Ali Osman Renklibay

Personal information
- Date of birth: 24 October 1948 (age 77)
- Place of birth: Konya, Turkey
- Position: Forward

Youth career
- 1963–1969: Konya Anadolu Selçukspor

Senior career*
- Years: Team / Apps / (Gls)
- 1969–1970: Ceyhanspor
- 1970–1973: Adanaspor / 56 / (22)
- 1973–1978: Ankaragücü / 113 / (38)

International career
- 1971: Turkey U21 / 3 / (0)

Managerial career
- 1991–1993: Konyaspor
- 1993–1994: Karamanspor
- 1994–1996: Ankaragücü
- 1996: Vanspor
- 1996–1997: Adanaspor
- 1997–1999: Vanspor
- 2000–2002: İstanbul Başakşehir
- 2002–2003: Göztepe
- 2003–2004: İstanbul Başakşehir
- 2005–2006: Konya Anadolu Selçukspor

= Ali Osman Renklibay =

Turkish footballer (born 1948)

Ali Osman Renklibay (born 24 October 1948) is a Turkish professional football coach and a former player who played as a forward.

==Playing career==
Renkiblay began his training in his native Konya with Konya Anadolu Selçukspor.
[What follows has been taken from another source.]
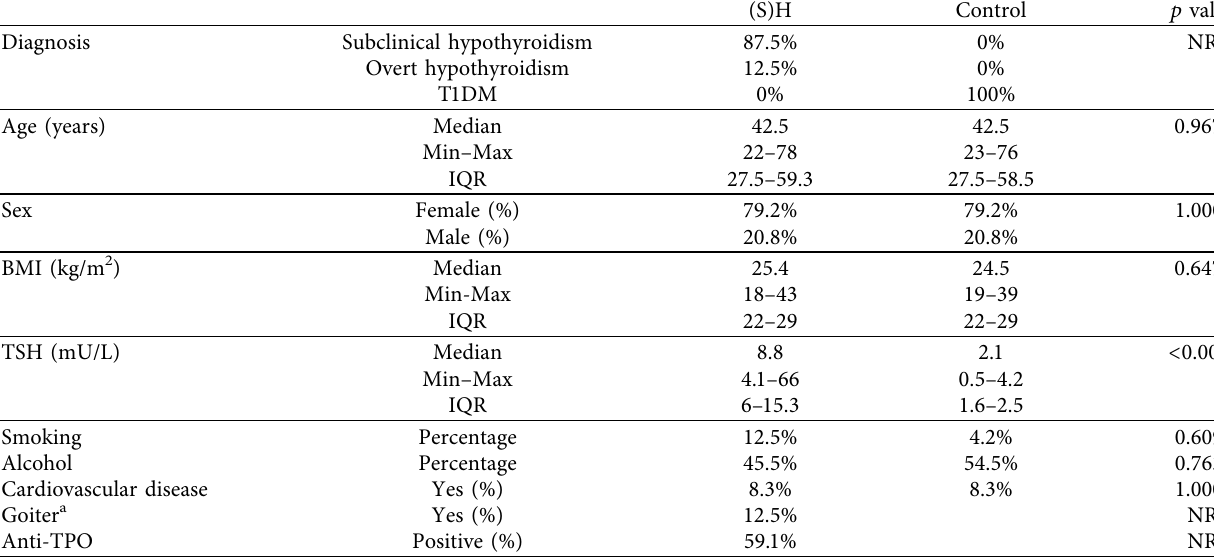
Table 1: Baseline characteristics.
He is the only player to be the top scorer in the top three divisions of the Turkish Football Federation; with Ceyhanspor in the TFF Second League, with Adanaspor in the TFF First League, and with Ankaragücü in the Süper Lig.

==Managerial career==
After retiring as a professional footballer, Renklibay worked as a civil engineer before returning as a manager for various Turkish teams.